Vajont 59 anni dopo. Il peso della memoria che rischia di chiudersi

Vajont 59 anni dopo. Il peso della memoria che rischia di chiudersi

Il sessantesimo, tra un anno, sarà altra cosa. Perché sarà l’ultimo grande anniversario in grado di trovare in vita i soccorritori e gran parte dei superstiti e dei sopravvissuti di quel maledetto 9 ottobre 1963. Il cinquantanovesimo del Vajont, invece, celebrato ieri con grande sobrietà, lascia un monito non da poco: mancano i giovani.

Non che la memoria corra il rischio di essere dimenticata: sarebbe una contraddizione in termini. Del resto, è impossibile dimenticare quello che è successo. Una diga costruita nel posto sbagliato, la sete di profitto cieca e sorda di fronte ai dubbi e alle rimostranze delle comunità locali, un disastro annunciato che spegne la vita di quei 2mila anime, che spazza via interi paesi, affetti e prospettive di futuro. Tutto questo è impossibile da dimenticare. Ma il Vajont, oltre a non essere dimenticato, deve insegnare qualcosa. Deve consegnare ai giovani la consapevolezza che nella natura a ogni azione corrisponde una reazione, in un passaggio di testimone che per forza di cose non può che avvenire tra chi ha vissuto e visto il disastro, e chi è chiamato a evitare altre tragedie. Un passaggio di testimone che investe il sessantesimo anniversario – tra un anno – di grandi aspettative. Ci sarà il presidente della Repubblica. Ci sarà la presidente del Parlamento europeo. 

Ieri invece, nell’atmosfera uggiosa tipica dell’ottobre bellunese, si è celebrato l’anniversario intimo degli affetti. La cerimonia al cimitero di Fortogna ha visto la partecipazione di molti sindaci, delle autorità provinciali, del ministro Federico D’Incà, probabilmente all’ultima uscita da rappresentante del governo. Prudenza e responsabilità sono state il cardine del discorso del sindaco Roberto Padrin, che ha citato anche il Cantico delle creature di San Francesco, in un monito che ieri era quello di chi vedeva il Monte Toc muoversi sotto la spinta dell’acqua del Vajont e oggi è quello del mondo di fronte ai venti di guerra che spirano dall’Est Europa.

Ma prudenza e soprattutto responsabilità sono anche il cardine su cui costruire la consegna della memoria e del ricordo ai giovani.
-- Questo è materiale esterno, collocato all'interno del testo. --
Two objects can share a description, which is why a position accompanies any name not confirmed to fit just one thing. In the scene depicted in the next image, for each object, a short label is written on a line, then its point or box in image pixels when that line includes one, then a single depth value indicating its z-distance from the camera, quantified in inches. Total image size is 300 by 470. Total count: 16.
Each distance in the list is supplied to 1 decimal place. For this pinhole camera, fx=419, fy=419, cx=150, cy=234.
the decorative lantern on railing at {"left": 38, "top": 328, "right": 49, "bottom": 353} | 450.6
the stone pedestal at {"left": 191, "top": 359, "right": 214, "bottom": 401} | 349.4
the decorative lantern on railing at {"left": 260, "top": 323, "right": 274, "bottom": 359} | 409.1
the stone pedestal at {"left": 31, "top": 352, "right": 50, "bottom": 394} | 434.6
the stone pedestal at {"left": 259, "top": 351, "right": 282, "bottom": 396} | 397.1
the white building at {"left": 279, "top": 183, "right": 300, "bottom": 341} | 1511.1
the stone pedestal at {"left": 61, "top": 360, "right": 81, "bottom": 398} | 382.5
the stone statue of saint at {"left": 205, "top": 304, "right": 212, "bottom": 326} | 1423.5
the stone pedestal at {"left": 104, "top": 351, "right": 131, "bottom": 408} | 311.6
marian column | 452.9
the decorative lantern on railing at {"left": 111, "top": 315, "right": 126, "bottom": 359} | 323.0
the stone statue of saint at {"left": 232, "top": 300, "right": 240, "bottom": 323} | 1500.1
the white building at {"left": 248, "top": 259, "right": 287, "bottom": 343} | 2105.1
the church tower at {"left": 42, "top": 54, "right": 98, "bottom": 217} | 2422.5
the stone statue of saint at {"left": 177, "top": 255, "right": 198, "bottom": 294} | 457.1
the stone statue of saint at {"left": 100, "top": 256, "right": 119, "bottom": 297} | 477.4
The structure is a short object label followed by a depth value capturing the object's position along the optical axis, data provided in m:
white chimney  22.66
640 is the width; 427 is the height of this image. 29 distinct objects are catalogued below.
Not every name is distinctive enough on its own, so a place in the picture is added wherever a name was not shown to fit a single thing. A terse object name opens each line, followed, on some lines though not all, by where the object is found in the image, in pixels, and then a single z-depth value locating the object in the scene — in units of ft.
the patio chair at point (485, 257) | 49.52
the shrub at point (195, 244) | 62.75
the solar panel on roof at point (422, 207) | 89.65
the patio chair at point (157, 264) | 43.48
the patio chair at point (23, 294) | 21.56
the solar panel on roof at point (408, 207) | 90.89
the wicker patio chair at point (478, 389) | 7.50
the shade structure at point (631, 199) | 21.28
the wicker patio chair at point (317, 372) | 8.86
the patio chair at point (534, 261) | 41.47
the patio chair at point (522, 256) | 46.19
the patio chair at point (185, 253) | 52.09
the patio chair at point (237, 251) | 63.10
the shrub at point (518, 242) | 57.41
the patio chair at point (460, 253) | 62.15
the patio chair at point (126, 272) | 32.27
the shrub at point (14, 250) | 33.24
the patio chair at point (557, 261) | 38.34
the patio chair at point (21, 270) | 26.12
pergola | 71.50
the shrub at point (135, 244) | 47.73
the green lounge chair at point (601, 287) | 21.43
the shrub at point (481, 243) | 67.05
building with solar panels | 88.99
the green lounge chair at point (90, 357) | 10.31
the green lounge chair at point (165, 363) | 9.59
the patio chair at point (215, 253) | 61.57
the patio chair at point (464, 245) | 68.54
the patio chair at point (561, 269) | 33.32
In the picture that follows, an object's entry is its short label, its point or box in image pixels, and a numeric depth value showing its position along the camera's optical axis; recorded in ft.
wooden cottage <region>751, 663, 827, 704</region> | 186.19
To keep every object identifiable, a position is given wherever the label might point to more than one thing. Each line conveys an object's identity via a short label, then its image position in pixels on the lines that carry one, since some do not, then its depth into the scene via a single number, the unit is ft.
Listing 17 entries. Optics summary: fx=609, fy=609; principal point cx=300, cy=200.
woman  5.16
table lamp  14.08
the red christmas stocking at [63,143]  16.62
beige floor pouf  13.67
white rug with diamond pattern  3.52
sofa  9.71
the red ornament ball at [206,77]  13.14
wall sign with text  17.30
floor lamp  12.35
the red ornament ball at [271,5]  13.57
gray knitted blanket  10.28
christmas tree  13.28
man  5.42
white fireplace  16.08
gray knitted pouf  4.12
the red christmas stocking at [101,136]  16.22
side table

Perché ieri, alla cerimonia di Fortogna, erano davvero pochi i giovani. Presenza sparuta nell’immensità di un cimitero fatto di lapidi e di volti commossi. Senza di loro, senza i giovani, il Vajont rischia di chiudersi nei libri di storia, ancorato al dolore di chi l’ha vissuto sulla propria pelle, anziché costituire un monito e un punto di ripartenza, fatto di consapevolezza e di equilibrio.